Grâce aux missions Galileo, Juno et Cassini-Huygens, nous avons une connaissance approfondie de Jupiter et de Saturne. Cela ne signifie pas que toutes les questions soient résolues, bien au contraire. À titre d’exemple, on ne connaît toujours pas la nature chimique des « chromophores » responsables de la couleur de la Grande Tache rouge ; dans le cas de Saturne, il faudrait une sonde de descente, analogue à celle de Galileo sur Jupiter, qui nous renseignerait sur la composition élémentaire et isotopique de l’atmosphère. Un tel projet a été présenté dans le cadre des programmes spatiaux de la Nasa et de l’ESA, mais n’a pas été retenu à ce jour. Les futures missions sélectionnées à destination des systèmes de Jupiter et de Saturne visent plutôt leurs satellites, dans le cadre de l’étude de leur habitabilité (Juice et Europa Clipper vers Europe et Ganymède, Dragonfly vers Titan).

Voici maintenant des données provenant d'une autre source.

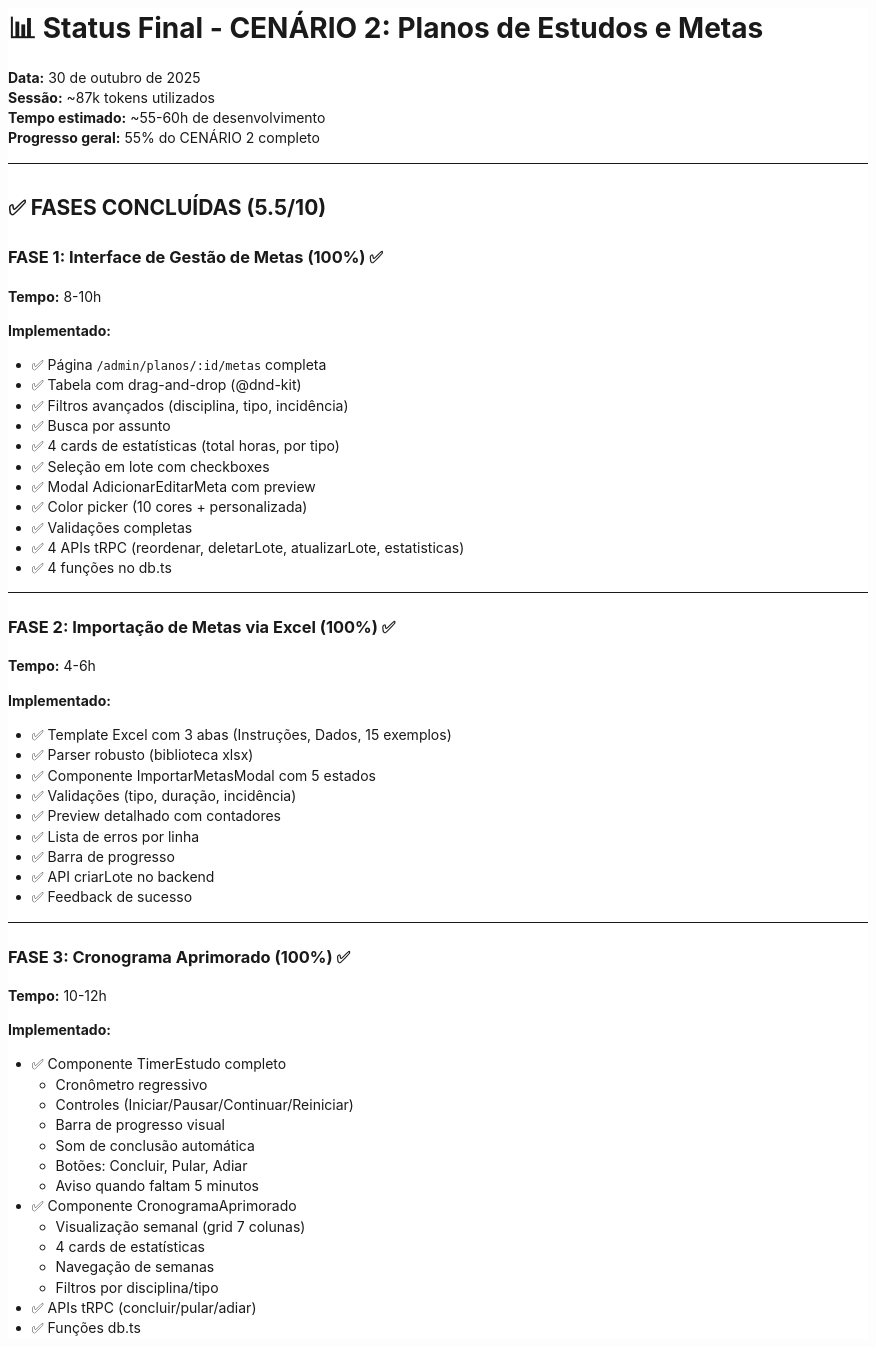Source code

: # 📊 Status Final - CENÁRIO 2: Planos de Estudos e Metas

**Data:** 30 de outubro de 2025  
**Sessão:** ~87k tokens utilizados  
**Tempo estimado:** ~55-60h de desenvolvimento  
**Progresso geral:** 55% do CENÁRIO 2 completo

---

## ✅ FASES CONCLUÍDAS (5.5/10)

### FASE 1: Interface de Gestão de Metas (100%) ✅
**Tempo:** 8-10h

**Implementado:**
- ✅ Página `/admin/planos/:id/metas` completa
- ✅ Tabela com drag-and-drop (@dnd-kit)
- ✅ Filtros avançados (disciplina, tipo, incidência)
- ✅ Busca por assunto
- ✅ 4 cards de estatísticas (total horas, por tipo)
- ✅ Seleção em lote com checkboxes
- ✅ Modal AdicionarEditarMeta com preview
- ✅ Color picker (10 cores + personalizada)
- ✅ Validações completas
- ✅ 4 APIs tRPC (reordenar, deletarLote, atualizarLote, estatisticas)
- ✅ 4 funções no db.ts

---

### FASE 2: Importação de Metas via Excel (100%) ✅
**Tempo:** 4-6h

**Implementado:**
- ✅ Template Excel com 3 abas (Instruções, Dados, 15 exemplos)
- ✅ Parser robusto (biblioteca xlsx)
- ✅ Componente ImportarMetasModal com 5 estados
- ✅ Validações (tipo, duração, incidência)
- ✅ Preview detalhado com contadores
- ✅ Lista de erros por linha
- ✅ Barra de progresso
- ✅ API criarLote no backend
- ✅ Feedback de sucesso

---

### FASE 3: Cronograma Aprimorado (100%) ✅
**Tempo:** 10-12h

**Implementado:**
- ✅ Componente TimerEstudo completo
  - Cronômetro regressivo
  - Controles (Iniciar/Pausar/Continuar/Reiniciar)
  - Barra de progresso visual
  - Som de conclusão automática
  - Botões: Concluir, Pular, Adiar
  - Aviso quando faltam 5 minutos
- ✅ Componente CronogramaAprimorado
  - Visualização semanal (grid 7 colunas)
  - 4 cards de estatísticas
  - Navegação de semanas
  - Filtros por disciplina/tipo
- ✅ APIs tRPC (concluir/pular/adiar)
- ✅ Funções db.ts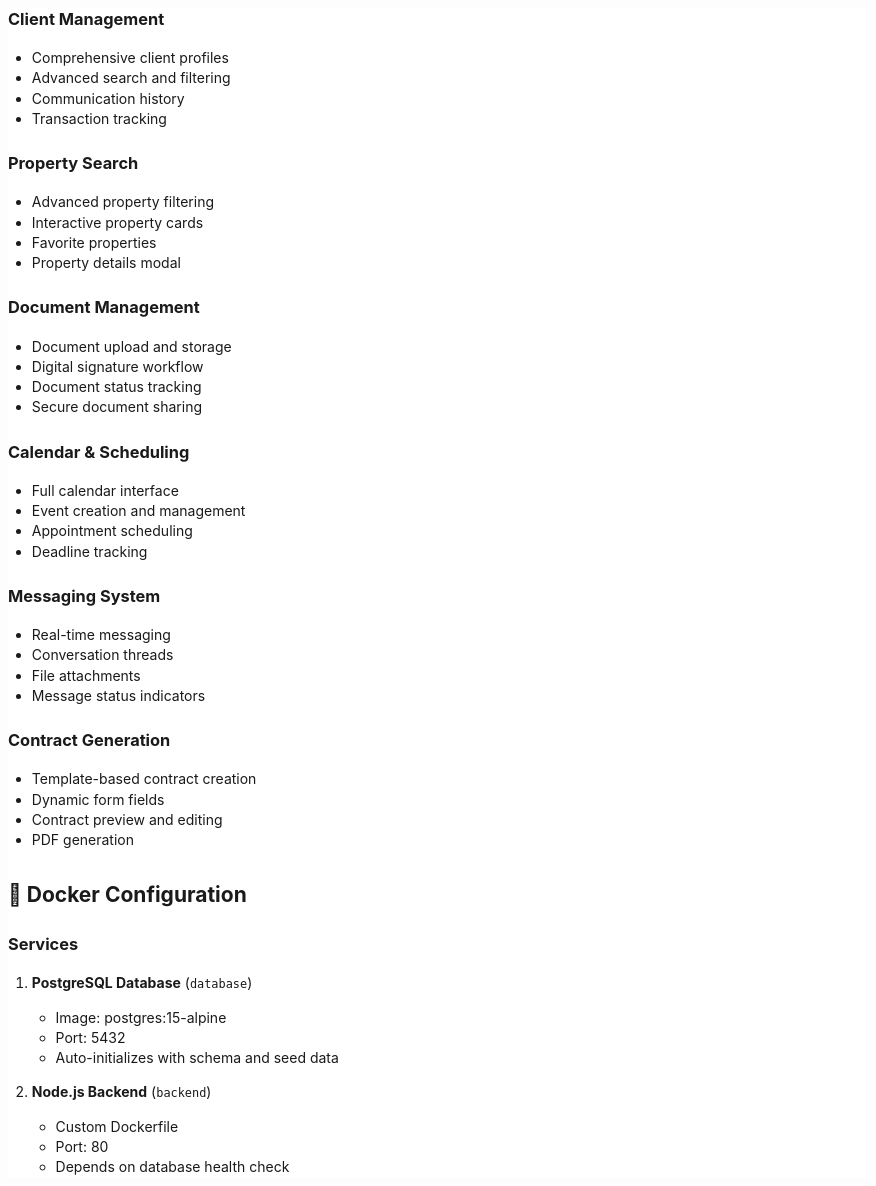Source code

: ### Client Management
- Comprehensive client profiles
- Advanced search and filtering
- Communication history
- Transaction tracking

### Property Search
- Advanced property filtering
- Interactive property cards
- Favorite properties
- Property details modal

### Document Management
- Document upload and storage
- Digital signature workflow
- Document status tracking
- Secure document sharing

### Calendar & Scheduling
- Full calendar interface
- Event creation and management
- Appointment scheduling
- Deadline tracking

### Messaging System
- Real-time messaging
- Conversation threads
- File attachments
- Message status indicators

### Contract Generation
- Template-based contract creation
- Dynamic form fields
- Contract preview and editing
- PDF generation

## 🐳 Docker Configuration

### Services

1. **PostgreSQL Database** (`database`)
   - Image: postgres:15-alpine
   - Port: 5432
   - Auto-initializes with schema and seed data

2. **Node.js Backend** (`backend`)
   - Custom Dockerfile
   - Port: 80
   - Depends on database health check
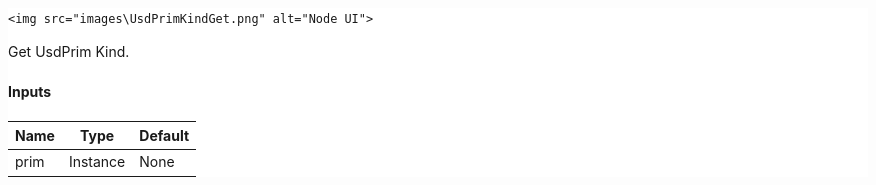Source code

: 	<img src="images\UsdPrimKindGet.png" alt="Node UI">
</figure>


Get UsdPrim Kind.

#### Inputs
| Name | Type | Default
| --- | --- | --- |
| prim | Instance | None
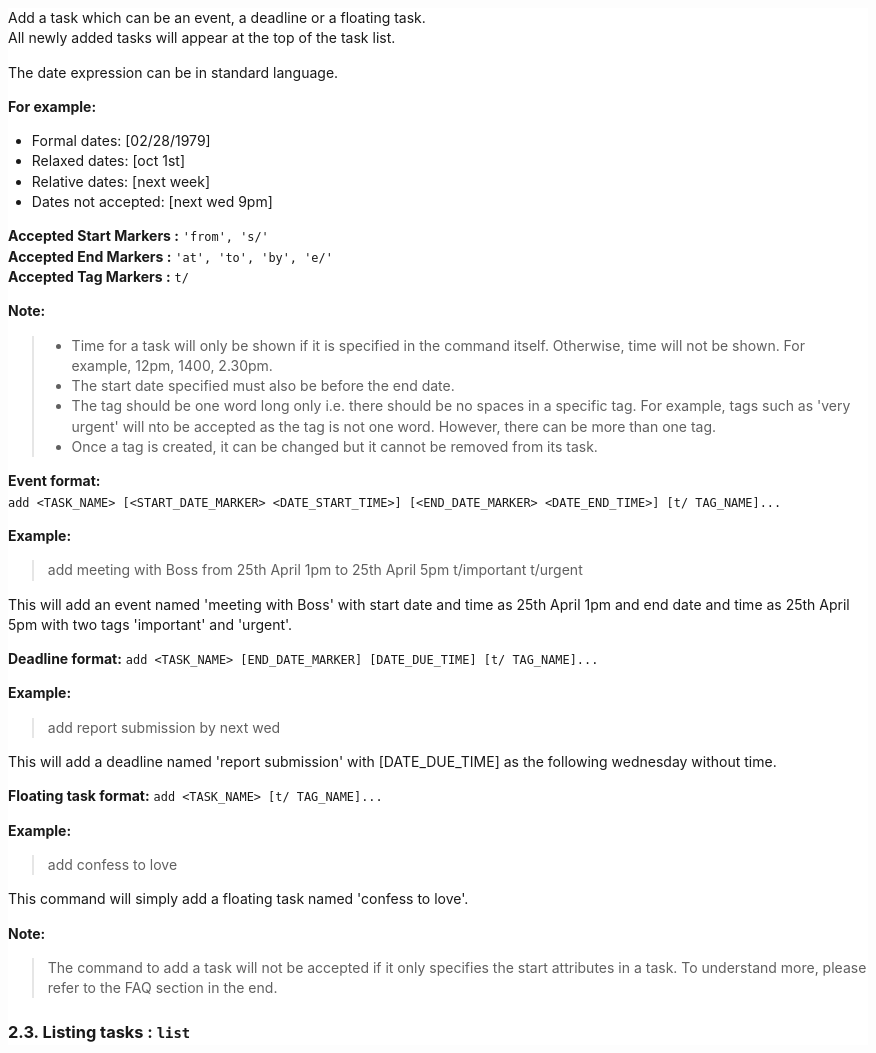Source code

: Add a task which can be an event, a deadline or a floating task. <br>
All newly added tasks will appear at the top of the task list. <br>

The date expression can be in standard language. <br>

**For example:** <br>

* Formal dates:          [02/28/1979] <br>
* Relaxed dates:         [oct 1st]<br>
* Relative dates:        [next week] <br>
* Dates not accepted:    [next wed 9pm]<br>

**Accepted Start Markers :** `'from', 's/'` <br>
**Accepted End Markers :** `'at', 'to', 'by', 'e/'` <br>
**Accepted Tag Markers :** `t/` <br>

**Note:** <br>
> * Time for a task will only be shown if it is specified in the command itself. Otherwise, time will not be shown. For example, 12pm, 1400, 2.30pm. <br>
> * The start date specified must also be before the end date. <br>
> * The tag should be one word long only i.e. there should be no spaces in a specific tag. For example, tags such as 'very urgent' will nto be accepted as the tag is not one word. However, there can be more than one tag. <br>
> * Once a tag is created, it can be changed but it cannot be removed from its task. <br>

**Event format:** <br>
`add <TASK_NAME> [<START_DATE_MARKER> <DATE_START_TIME>] [<END_DATE_MARKER> <DATE_END_TIME>] [t/ TAG_NAME]...`<br>

**Example:** <br>
> add meeting with Boss from 25th April 1pm to 25th April 5pm t/important t/urgent  <br> 

This will add an event named 'meeting with Boss' with start date and time as 25th April 1pm and end date and time as 25th April 5pm with two tags 'important' and 'urgent'. <br>
              
              
**Deadline format:** `add <TASK_NAME> [END_DATE_MARKER] [DATE_DUE_TIME] [t/ TAG_NAME]...`<br>

**Example:** <br>
> add report submission by next wed  <br>

This will add a deadline named 'report submission' with [DATE_DUE_TIME] as the following wednesday without time. <br>
               
               
**Floating task format:** `add <TASK_NAME> [t/ TAG_NAME]...` <br>

**Example:** <br>
> add confess to love <br>

This command will simply add a floating task named 'confess to love'. <br>

**Note:** <br>
> The command to add a task will not be accepted if it only specifies the start attributes in a task. To understand more, please refer to the FAQ section in the end. <br>
     

### 2.3. Listing tasks : `list`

Dans le cas des deux géantes glacées, notre ignorance est bien plus grande. Nous ne comprenons toujours pas pourquoi ces deux planètes, si voisines en volume et en densité, ont des propriétés si différentes : pourquoi Neptune possède- t-elle une énergie interne alors qu’Uranus en est dépourvue ? Comprendre l’origine de cette différence nous aiderait sans doute à mieux appréhender la diversité des exo-Neptunes autour d’autres étoiles, dont on sait aujourd’hui qu’elles sont particulièrement nombreuses… Il y a eu de nombreux débats, au cours des dernières années, autour d’un projet conjoint ESA-Nasa à destination de l’une des deux géantes glacées, voire des deux. Mais la grande difficulté réside dans leur éloignement du Soleil et de la nécessité de trouver une configuration orbitale favorable, et, à ce jour, aucune décision n’a été prise. Il faut espérer que l’exploration des géantes glacées restera une forte priorité de l’exploration planétaire pour les décennies à venir.
Thérèse Encrenaz – Observatoire de Paris
[1]. La circulation de Hadley est la circulation de masses d’air à basse altitude depuis les tropiques vers l’équateur. [2]. Un corps noir est un objet idéal qui absorbe toute l’énergie électromagnétique qu’il reçoit, ce qui se traduit par l’émission d’un rayonnement thermique, dit rayonnement du corps noir.